▸ Task to complete
Filter the data below for the string "elderly" and copy each matching line.

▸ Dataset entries
- - -

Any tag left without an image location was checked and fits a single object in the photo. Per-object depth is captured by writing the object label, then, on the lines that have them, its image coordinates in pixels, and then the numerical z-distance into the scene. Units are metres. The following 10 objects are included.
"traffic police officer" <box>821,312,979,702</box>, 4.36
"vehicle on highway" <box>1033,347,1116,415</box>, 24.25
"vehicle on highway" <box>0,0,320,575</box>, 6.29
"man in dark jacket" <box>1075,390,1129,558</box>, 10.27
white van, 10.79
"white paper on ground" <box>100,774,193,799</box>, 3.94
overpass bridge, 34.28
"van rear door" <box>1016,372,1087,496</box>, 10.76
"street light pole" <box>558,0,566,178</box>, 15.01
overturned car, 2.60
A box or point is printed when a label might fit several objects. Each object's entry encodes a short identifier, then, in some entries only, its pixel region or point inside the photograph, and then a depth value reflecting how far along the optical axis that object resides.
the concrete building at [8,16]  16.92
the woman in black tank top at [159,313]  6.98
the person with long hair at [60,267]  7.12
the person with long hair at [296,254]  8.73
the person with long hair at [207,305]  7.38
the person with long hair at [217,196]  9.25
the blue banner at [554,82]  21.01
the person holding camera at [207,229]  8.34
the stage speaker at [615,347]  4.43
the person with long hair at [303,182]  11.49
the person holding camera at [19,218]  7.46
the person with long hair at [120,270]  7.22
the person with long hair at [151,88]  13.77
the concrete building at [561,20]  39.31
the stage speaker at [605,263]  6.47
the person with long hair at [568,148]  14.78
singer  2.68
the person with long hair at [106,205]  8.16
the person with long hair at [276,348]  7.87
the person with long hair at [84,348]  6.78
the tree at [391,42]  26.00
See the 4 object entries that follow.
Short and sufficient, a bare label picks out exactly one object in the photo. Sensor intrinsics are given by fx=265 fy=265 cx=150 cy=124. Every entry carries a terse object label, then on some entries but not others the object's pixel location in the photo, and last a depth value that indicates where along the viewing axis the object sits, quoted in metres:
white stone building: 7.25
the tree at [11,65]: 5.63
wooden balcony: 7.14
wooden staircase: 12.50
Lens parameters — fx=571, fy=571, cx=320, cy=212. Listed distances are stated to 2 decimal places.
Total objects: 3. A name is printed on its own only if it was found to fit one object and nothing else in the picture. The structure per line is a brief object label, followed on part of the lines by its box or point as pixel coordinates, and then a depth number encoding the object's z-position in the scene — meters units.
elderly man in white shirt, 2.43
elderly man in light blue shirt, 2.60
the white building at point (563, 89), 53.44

- - -

▸ Written solution
elderly man in white shirt, 2.43
elderly man in light blue shirt, 2.60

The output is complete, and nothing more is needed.